I had seen the video of Gapminder founder Hans Rosling at TED Talks, but it’s fun to get to play with the software a little bit. How great would it be to have this tool for K-12 data-driven decision-making?


8 Responses to “Gapminder”

  1. Whoa! What an amazing tool! I would love to have something as interactive as that to share with faculty…

  2. Very cool, Scott! Nice post. I am going to forward this to our Research and Evaluation Director. He will love it. We are creating the future of data mining and D3M.

  3. Scott, great tool. I will be showing my students this as we take a look at Europe, Canada and the Pacific countries. Thanks for sharing1

  4. WOW is right! This is quite an interactive tool (with a ton of data sitting behind it). I’ve already forwarded it to our social studies teachers. And you’re right, what if we had a similar, dynamic way to view student data?!

  5. Had seen this when Rosling showed it on TED Talks…interesting that Google bought into the idea since then.

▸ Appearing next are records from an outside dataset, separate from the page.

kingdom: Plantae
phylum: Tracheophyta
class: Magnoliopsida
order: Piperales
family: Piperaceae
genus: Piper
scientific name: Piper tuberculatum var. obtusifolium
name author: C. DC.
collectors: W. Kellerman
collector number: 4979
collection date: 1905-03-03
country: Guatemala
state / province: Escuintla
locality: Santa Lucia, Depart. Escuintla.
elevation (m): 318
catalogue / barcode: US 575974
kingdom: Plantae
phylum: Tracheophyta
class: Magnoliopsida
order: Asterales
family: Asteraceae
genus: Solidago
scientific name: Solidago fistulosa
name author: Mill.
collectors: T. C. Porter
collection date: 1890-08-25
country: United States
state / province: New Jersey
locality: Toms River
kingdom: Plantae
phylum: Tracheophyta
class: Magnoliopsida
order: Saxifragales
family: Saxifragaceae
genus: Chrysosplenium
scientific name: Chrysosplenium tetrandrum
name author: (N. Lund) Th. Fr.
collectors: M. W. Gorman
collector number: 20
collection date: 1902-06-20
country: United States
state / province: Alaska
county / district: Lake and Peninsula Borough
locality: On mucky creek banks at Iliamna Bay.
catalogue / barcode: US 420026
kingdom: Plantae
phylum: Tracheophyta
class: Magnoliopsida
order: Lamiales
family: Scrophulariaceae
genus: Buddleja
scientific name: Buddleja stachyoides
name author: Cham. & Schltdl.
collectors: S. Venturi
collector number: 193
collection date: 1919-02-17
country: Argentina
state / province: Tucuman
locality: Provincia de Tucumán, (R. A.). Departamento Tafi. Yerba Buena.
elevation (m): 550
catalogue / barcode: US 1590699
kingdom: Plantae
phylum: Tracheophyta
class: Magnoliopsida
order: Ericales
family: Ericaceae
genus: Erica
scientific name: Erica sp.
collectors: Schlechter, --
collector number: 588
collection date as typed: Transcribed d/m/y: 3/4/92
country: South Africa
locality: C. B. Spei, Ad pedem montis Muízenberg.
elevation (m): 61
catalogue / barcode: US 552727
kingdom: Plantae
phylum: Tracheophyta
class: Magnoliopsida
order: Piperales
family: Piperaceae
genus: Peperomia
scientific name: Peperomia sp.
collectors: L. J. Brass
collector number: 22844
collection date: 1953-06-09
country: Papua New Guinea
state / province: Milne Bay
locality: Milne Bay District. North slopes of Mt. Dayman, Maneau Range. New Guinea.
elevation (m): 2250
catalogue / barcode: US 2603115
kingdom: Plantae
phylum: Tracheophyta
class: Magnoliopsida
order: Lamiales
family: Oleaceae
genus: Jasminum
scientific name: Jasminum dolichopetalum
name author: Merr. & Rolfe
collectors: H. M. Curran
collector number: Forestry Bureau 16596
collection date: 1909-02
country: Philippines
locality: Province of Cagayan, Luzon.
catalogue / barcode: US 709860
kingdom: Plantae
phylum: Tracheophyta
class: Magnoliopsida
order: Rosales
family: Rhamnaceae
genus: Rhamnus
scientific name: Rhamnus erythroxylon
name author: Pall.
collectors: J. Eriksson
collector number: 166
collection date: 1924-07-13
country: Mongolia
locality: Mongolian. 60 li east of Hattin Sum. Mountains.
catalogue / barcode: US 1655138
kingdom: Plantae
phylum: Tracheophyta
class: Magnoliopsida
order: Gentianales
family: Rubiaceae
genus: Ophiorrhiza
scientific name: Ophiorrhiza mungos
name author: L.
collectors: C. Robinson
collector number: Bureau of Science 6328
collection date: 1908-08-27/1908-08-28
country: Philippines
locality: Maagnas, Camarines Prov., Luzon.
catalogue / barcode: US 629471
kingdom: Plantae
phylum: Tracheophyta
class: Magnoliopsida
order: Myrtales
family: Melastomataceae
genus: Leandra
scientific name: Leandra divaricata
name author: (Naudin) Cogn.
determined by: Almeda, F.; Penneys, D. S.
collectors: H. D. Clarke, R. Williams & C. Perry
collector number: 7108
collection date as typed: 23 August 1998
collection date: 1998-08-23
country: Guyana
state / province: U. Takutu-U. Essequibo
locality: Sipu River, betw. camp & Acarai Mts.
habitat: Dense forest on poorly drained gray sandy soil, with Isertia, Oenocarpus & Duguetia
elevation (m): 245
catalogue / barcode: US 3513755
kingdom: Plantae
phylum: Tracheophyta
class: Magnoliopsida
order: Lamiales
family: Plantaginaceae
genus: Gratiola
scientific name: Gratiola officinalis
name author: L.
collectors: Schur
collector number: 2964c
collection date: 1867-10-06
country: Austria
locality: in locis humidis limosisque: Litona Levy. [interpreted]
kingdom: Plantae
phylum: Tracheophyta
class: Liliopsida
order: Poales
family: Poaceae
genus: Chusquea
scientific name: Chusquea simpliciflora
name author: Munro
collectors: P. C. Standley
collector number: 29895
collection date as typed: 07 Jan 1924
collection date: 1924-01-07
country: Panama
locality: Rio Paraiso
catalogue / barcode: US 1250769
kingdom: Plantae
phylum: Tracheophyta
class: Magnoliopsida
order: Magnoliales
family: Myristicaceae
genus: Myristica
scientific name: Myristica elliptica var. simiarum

    TED Talks is a great source for new and exciting ideas …thanks Scott for pointing us to it.

  6. Wow! The more I play with this, the more different ways I see for organizing the data. What an incredible way for teaching our kids how to visualize data. I see the visualization of data a more and more important skill as we enter these changing times. Even still, when I hear a comment like, “If you are one in a million in China, there are 1,300 people just like you,” or “It’s estimated that 1.5 exabytes (that’s 1.5 x 1018) of unique new information will be generated worldwide this year,” I have a hard time visualizing those statistics.

    I imagine that what I see in my head when I hear these numbers is different than what you see when you hear them. Wouldn’t it be cool if the next generation just visualized these figures naturally in their brains. I think it’s coming. Tools like this will help tremendously. We’ve come a long way from the day that I “ooed” over a pie chart created with some numbers I put into Excel.

  7. Last night on Women of Web 2.0 had a speaker focusing on visualizing information and data, and had this link to ManyEyes (, an IBM project on data visualization. I think it would be fun to upload NAEP data or the recently published data techonology in schools?

    The only current data in there is from someone I would call a “closet eugenecist” extrapolating future IQ levels from current NAEP Math scores.

  8. Shout out to Scott on Cyber Compliment Day for inspiring and teaching so many through his blog.